** Opening Available data block **
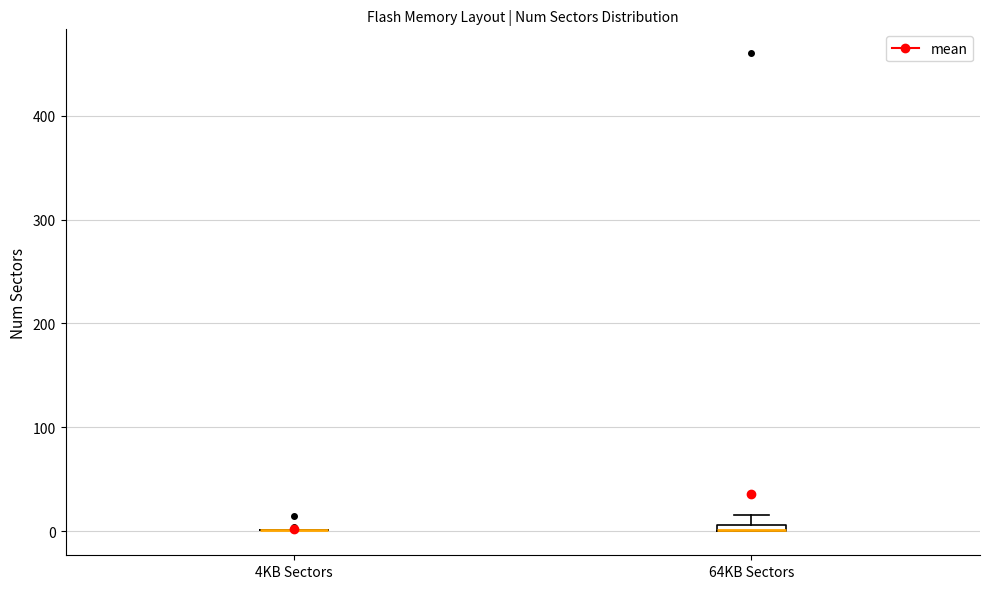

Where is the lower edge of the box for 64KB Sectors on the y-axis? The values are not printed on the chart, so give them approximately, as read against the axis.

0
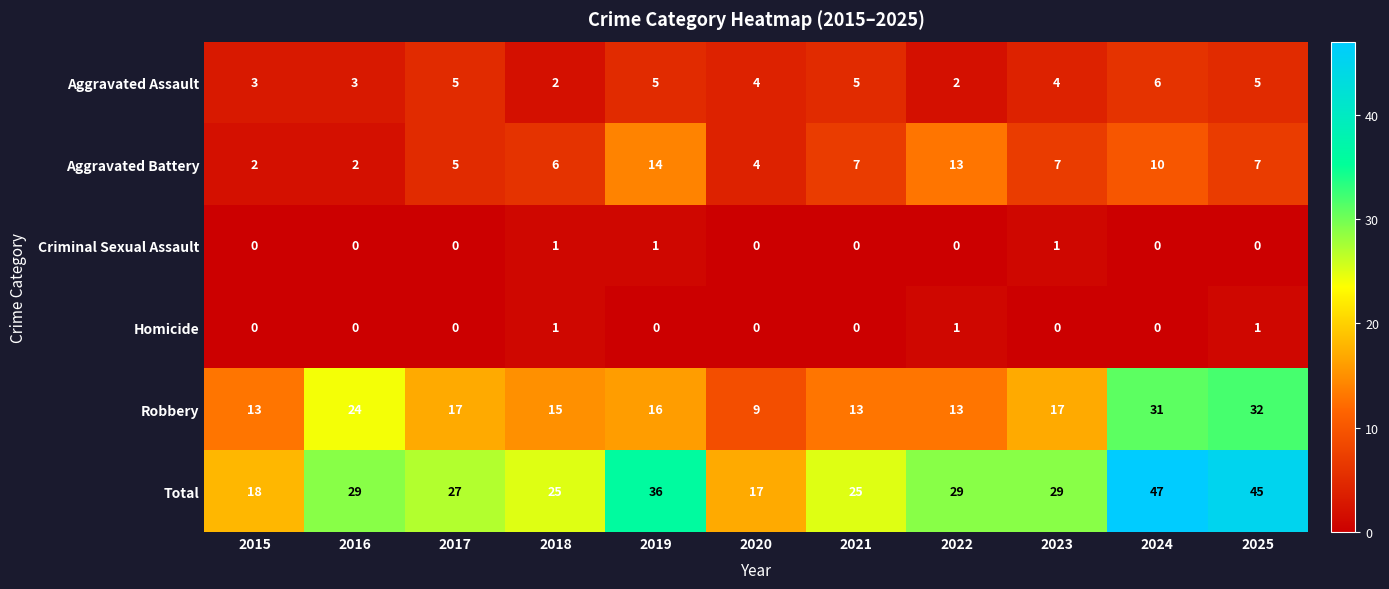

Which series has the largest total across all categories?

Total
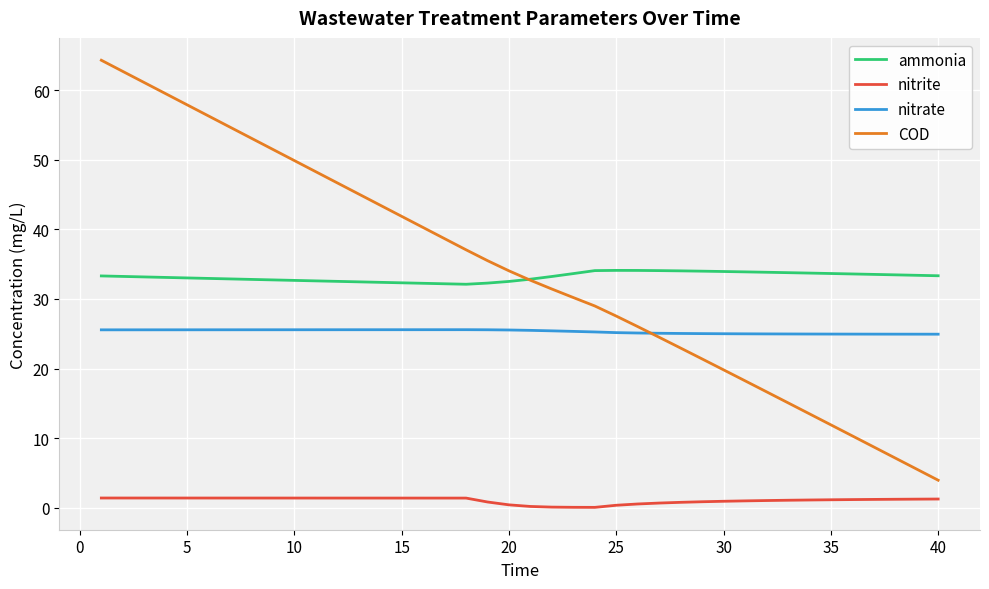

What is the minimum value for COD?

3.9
** Closing Available data block **
[Task to complete]
Copy out all of the material above word for word, omitting the pictures.

[Response]
Where is the lower edge of the box for 64KB Sectors on the y-axis? The values are not printed on the chart, so give them approximately, as read against the axis.

0

Which series has the largest total across all categories?

Total

What is the minimum value for COD?

3.9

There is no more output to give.